HONOLULU, Hawaii — Recent signs of improvement in the U.S. economy are encouraging but the rebound has been anemic and the Federal Reserve must “keep applying monetary policy stimulus vigorously,” San Francisco Federal Reserve President John Williams said on Thursday. “We are far short of maximum unemployment. And I expect inflation to fall this year below the 2-percent level that we view as consistent with our mandate,” Williams said in prepared remarks to a conference in Honolulu. Despite a recent drop in the unemployment rate to 8.3 percent, Williams said he expected it to remain above 8 percent into next year and will be “well over” 7 percent for several years to come. “Let me emphasize, though, overall things are getting better. You can sense greater optimism out there, albeit cautious optimism,” said Williams, a voting member this year on the Fed’s policy-setting panel. Still, Williams said further stimulus may be needed if the economy stumbles again. “We may need to do more if the recovery falters or if inflation stays well below 2 percent. If the economy needs more stimulus, restarting our program of purchasing mortgage-backed securities would probably be the best course of action.”

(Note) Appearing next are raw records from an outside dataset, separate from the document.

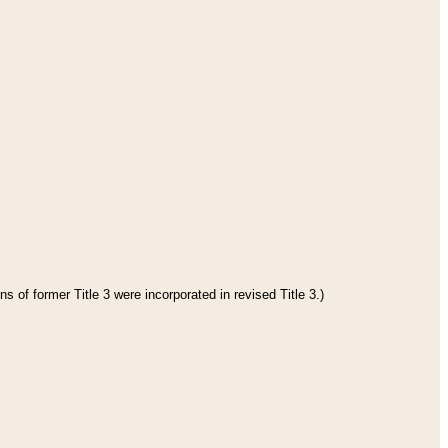
s of former Title 3 were incorporated in revised Title 3.)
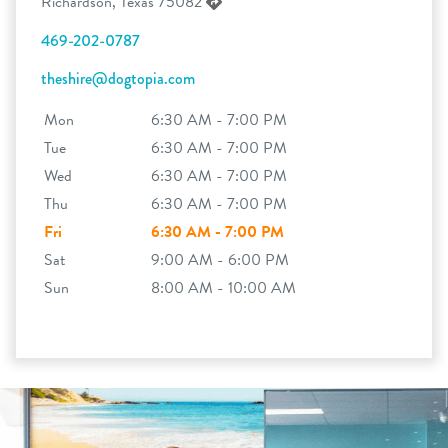
Richardson, Texas 75082
469-202-0787
theshire@dogtopia.com
Mon
6:30 AM - 7:00 PM
Tue
6:30 AM - 7:00 PM
Wed
6:30 AM - 7:00 PM
Thu
6:30 AM - 7:00 PM
Fri
6:30 AM - 7:00 PM
Sat
9:00 AM - 6:00 PM
Sun
8:00 AM - 10:00 AM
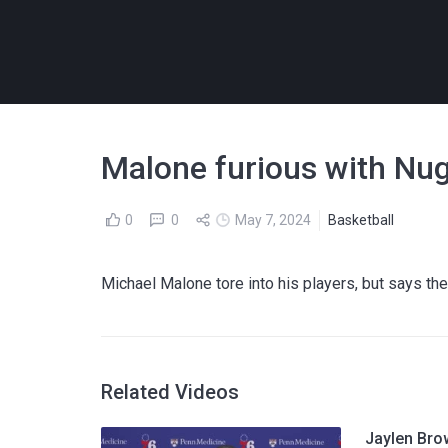
Malone furious with Nu
0
0
May 7, 2024
Basketball
Michael Malone tore into his players, but says th
Related Videos
Jaylen Bro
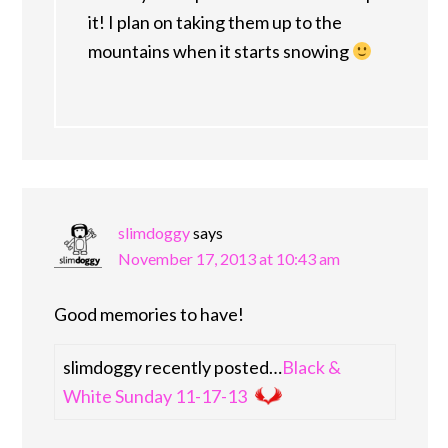
it! I plan on taking them up to the
mountains when it starts snowing
slimdoggy
says
November 17, 2013 at 10:43 am
Good memories to have!
slimdoggy recently posted…
Black &
White Sunday 11-17-13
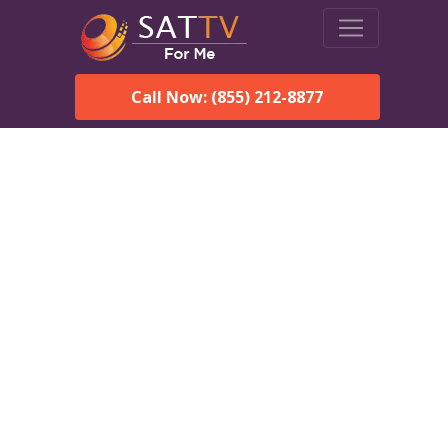
Call Now: (855) 212-8877
Dish Network in
Muscadine, AL:
Local Packages & Next-
Day Install
DISH Network is the #1 satellite TV provider in the
Muscadine. With its premier programming, affordable prices
and incredible customer support.
Order DISH TODAY:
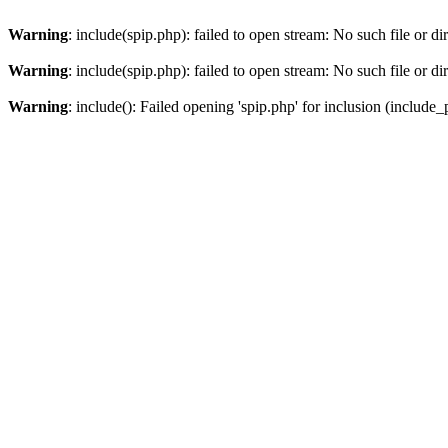
Warning
: include(spip.php): failed to open stream: No such file or di
Warning
: include(spip.php): failed to open stream: No such file or di
Warning
: include(): Failed opening 'spip.php' for inclusion (include_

The U.S. central bank has kept interest rates near zero for more than three years, and it has pushed down borrowing costs further by buying US$2.3 trillion in long-term securities. U.S. manufacturing cooled in February and consumer spending was flat for a third straight month in January, data showed on Thursday, suggesting the economy lost more steam early this year than expected. Williams has supported recent moves by Fed to bolster what he has described as a “lackluster” recovery.
He joined the majority of his fellow policymakers in January’s decision signaling interest rates will stay near zero through late 2014, a year and a half longer than the Fed had previously projected.
The San Francisco Fed chief is known as a monetary policy “dove” who is more concerned with the threat of high joblessness than high inflation.